┌────────

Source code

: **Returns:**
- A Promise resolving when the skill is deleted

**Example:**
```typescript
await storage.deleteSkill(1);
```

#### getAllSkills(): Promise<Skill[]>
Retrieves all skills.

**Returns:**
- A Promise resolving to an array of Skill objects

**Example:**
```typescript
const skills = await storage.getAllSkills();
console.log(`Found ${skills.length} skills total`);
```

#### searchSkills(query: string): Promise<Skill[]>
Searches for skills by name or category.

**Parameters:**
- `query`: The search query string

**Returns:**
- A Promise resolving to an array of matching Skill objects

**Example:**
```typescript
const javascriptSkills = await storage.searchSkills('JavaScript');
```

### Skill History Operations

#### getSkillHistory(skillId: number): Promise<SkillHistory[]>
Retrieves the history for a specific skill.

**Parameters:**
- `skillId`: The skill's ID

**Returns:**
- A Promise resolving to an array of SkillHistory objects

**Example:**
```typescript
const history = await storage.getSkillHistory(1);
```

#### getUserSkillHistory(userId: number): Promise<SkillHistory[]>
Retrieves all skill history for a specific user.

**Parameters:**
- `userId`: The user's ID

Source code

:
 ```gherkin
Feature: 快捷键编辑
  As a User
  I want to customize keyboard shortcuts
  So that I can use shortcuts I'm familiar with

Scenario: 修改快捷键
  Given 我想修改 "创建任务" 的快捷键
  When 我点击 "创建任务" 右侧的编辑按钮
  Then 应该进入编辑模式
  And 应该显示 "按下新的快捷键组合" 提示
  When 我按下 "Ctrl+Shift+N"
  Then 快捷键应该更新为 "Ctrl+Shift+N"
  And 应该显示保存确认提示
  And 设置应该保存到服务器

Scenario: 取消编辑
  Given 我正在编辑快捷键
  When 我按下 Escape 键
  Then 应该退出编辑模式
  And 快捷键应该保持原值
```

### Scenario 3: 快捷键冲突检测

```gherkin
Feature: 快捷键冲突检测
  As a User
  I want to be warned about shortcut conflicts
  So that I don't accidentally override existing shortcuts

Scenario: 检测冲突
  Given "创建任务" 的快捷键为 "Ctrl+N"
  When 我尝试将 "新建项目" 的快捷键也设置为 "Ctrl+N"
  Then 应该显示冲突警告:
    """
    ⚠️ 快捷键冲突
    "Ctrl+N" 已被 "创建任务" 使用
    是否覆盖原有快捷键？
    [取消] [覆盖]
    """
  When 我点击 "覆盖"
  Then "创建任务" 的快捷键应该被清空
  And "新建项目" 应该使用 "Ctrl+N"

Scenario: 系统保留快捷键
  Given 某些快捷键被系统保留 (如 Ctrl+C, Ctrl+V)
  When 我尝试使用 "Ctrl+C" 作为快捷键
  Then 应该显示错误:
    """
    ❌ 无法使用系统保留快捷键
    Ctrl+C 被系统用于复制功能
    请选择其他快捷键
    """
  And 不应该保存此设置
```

└────────

= What is needed =
Please give the material above once more, unchanged.

= Task answer =
Source code

: **Returns:**
- A Promise resolving when the skill is deleted

**Example:**
```typescript
await storage.deleteSkill(1);
```

#### getAllSkills(): Promise<Skill[]>
Retrieves all skills.

**Returns:**
- A Promise resolving to an array of Skill objects

**Example:**
```typescript
const skills = await storage.getAllSkills();
console.log(`Found ${skills.length} skills total`);
```

#### searchSkills(query: string): Promise<Skill[]>
Searches for skills by name or category.

**Parameters:**
- `query`: The search query string

**Returns:**
- A Promise resolving to an array of matching Skill objects

**Example:**
```typescript
const javascriptSkills = await storage.searchSkills('JavaScript');
```

### Skill History Operations

#### getSkillHistory(skillId: number): Promise<SkillHistory[]>
Retrieves the history for a specific skill.

**Parameters:**
- `skillId`: The skill's ID

**Returns:**
- A Promise resolving to an array of SkillHistory objects

**Example:**
```typescript
const history = await storage.getSkillHistory(1);
```

#### getUserSkillHistory(userId: number): Promise<SkillHistory[]>
Retrieves all skill history for a specific user.

**Parameters:**
- `userId`: The user's ID

Source code

:
 ```gherkin
Feature: 快捷键编辑
  As a User
  I want to customize keyboard shortcuts
  So that I can use shortcuts I'm familiar with

Scenario: 修改快捷键
  Given 我想修改 "创建任务" 的快捷键
  When 我点击 "创建任务" 右侧的编辑按钮
  Then 应该进入编辑模式
  And 应该显示 "按下新的快捷键组合" 提示
  When 我按下 "Ctrl+Shift+N"
  Then 快捷键应该更新为 "Ctrl+Shift+N"
  And 应该显示保存确认提示
  And 设置应该保存到服务器

Scenario: 取消编辑
  Given 我正在编辑快捷键
  When 我按下 Escape 键
  Then 应该退出编辑模式
  And 快捷键应该保持原值
```

### Scenario 3: 快捷键冲突检测

```gherkin
Feature: 快捷键冲突检测
  As a User
  I want to be warned about shortcut conflicts
  So that I don't accidentally override existing shortcuts

Scenario: 检测冲突
  Given "创建任务" 的快捷键为 "Ctrl+N"
  When 我尝试将 "新建项目" 的快捷键也设置为 "Ctrl+N"
  Then 应该显示冲突警告:
    """
    ⚠️ 快捷键冲突
    "Ctrl+N" 已被 "创建任务" 使用
    是否覆盖原有快捷键？
    [取消] [覆盖]
    """
  When 我点击 "覆盖"
  Then "创建任务" 的快捷键应该被清空
  And "新建项目" 应该使用 "Ctrl+N"

Scenario: 系统保留快捷键
  Given 某些快捷键被系统保留 (如 Ctrl+C, Ctrl+V)
  When 我尝试使用 "Ctrl+C" 作为快捷键
  Then 应该显示错误:
    """
    ❌ 无法使用系统保留快捷键
    Ctrl+C 被系统用于复制功能
    请选择其他快捷键
    """
  And 不应该保存此设置
```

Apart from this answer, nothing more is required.